Seguridad con soberanía

Por: Carlos Meneses

La delincuencia y el crimen organizado amenazan la estabilidad democrática y la confianza ciudadana. Por ello, el país necesita un plan integral, realista y con liderazgo político firme. La cooperación internacional puede y debe contribuir, pero la responsabilidad de recuperar la seguridad y la paz social recae, en última instancia, sobre el propio Perú.

La llegada de una delegación interagencial de los Estados Unidos al Perú, con el objetivo de contribuir al diseño de un “plan peruano de lucha contra la delincuencia”, marca un hecho significativo en la agenda de seguridad nacional. Por un lado, refleja el reconocimiento de la magnitud del problema criminal que enfrenta el país; por otro, abre un debate necesario sobre los alcances de la cooperación internacional y los límites de la soberanía en materia de seguridad interna.

Las autoridades peruanas sostienen que la visita busca obtener un diagnóstico técnico y recomendaciones sobre cómo enfrentar el creciente avance del crimen organizado. La delegación, integrada por funcionarios del FBI, la DEA y cuerpos policiales de EE.UU., permanecerá en Lima cerca de diez días para reunirse con instituciones del Ejecutivo, el Ministerio del Interior y la Fiscalía. El objetivo es claro: aportar insumos para un plan nacional, sin imponer un modelo extranjero.

Sin embargo, el reto no radica únicamente en el asesoramiento técnico, sino en la capacidad del Estado peruano para traducir esas recomendaciones en políticas sostenibles, coherentes y respetuosas del marco legal nacional.
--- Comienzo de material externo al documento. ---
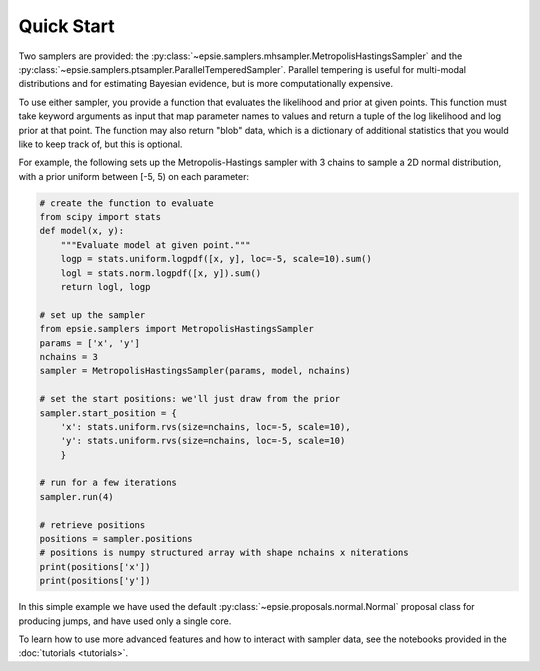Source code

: Quick Start
-----------

Two samplers are provided: the
:py:class:`~epsie.samplers.mhsampler.MetropolisHastingsSampler` and the
:py:class:`~epsie.samplers.ptsampler.ParallelTemperedSampler`.
Parallel tempering is useful for multi-modal distributions and for estimating
Bayesian evidence, but is more computationally expensive.

To use either sampler, you provide a function that evaluates the likelihood and
prior at given points. This function must take keyword arguments as input that
map parameter names to values and return a tuple of the log likelihood and log
prior at that point. The function may also return "blob" data, which is a
dictionary of additional statistics that you would like to keep track of, but
this is optional.

For example, the following sets up the Metropolis-Hastings sampler with 3
chains to sample a 2D normal distribution, with a prior uniform between [-5, 5)
on each parameter:

.. code-block:: python

    # create the function to evaluate
    from scipy import stats
    def model(x, y):
        """Evaluate model at given point."""
        logp = stats.uniform.logpdf([x, y], loc=-5, scale=10).sum()
        logl = stats.norm.logpdf([x, y]).sum()
        return logl, logp

    # set up the sampler
    from epsie.samplers import MetropolisHastingsSampler
    params = ['x', 'y']
    nchains = 3
    sampler = MetropolisHastingsSampler(params, model, nchains) 

    # set the start positions: we'll just draw from the prior
    sampler.start_position = {
        'x': stats.uniform.rvs(size=nchains, loc=-5, scale=10),
        'y': stats.uniform.rvs(size=nchains, loc=-5, scale=10)
        }

    # run for a few iterations
    sampler.run(4)

    # retrieve positions
    positions = sampler.positions
    # positions is numpy structured array with shape nchains x niterations
    print(positions['x'])
    print(positions['y'])


In this simple example we have used the default
:py:class:`~epsie.proposals.normal.Normal` proposal class for producing
jumps, and have used only a single core.

To learn how to use more advanced features and how to interact with
sampler data, see the notebooks provided in the :doc:`tutorials <tutorials>`.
La experiencia comparada puede ser útil, pero la lucha contra la delincuencia requiere comprender las raíces locales del problema: la precariedad institucional, la corrupción, la informalidad económica y la desconfianza ciudadana hacia las autoridades. Ningún plan será eficaz si no se refuerzan la inteligencia policial, la investigación criminal, la coordinación fiscal y judicial, y la reinserción social.

Estados Unidos ha sido, históricamente, un aliado estratégico en temas de seguridad y lucha antidrogas. Pero esa cooperación debe mantenerse dentro de los principios de respeto mutuo, sin injerencias que diluyan la capacidad de decisión del Estado peruano. La seguridad es un componente esencial de la soberanía, y el “plan peruano” debe honrar ese principio desde su concepción hasta su implementación.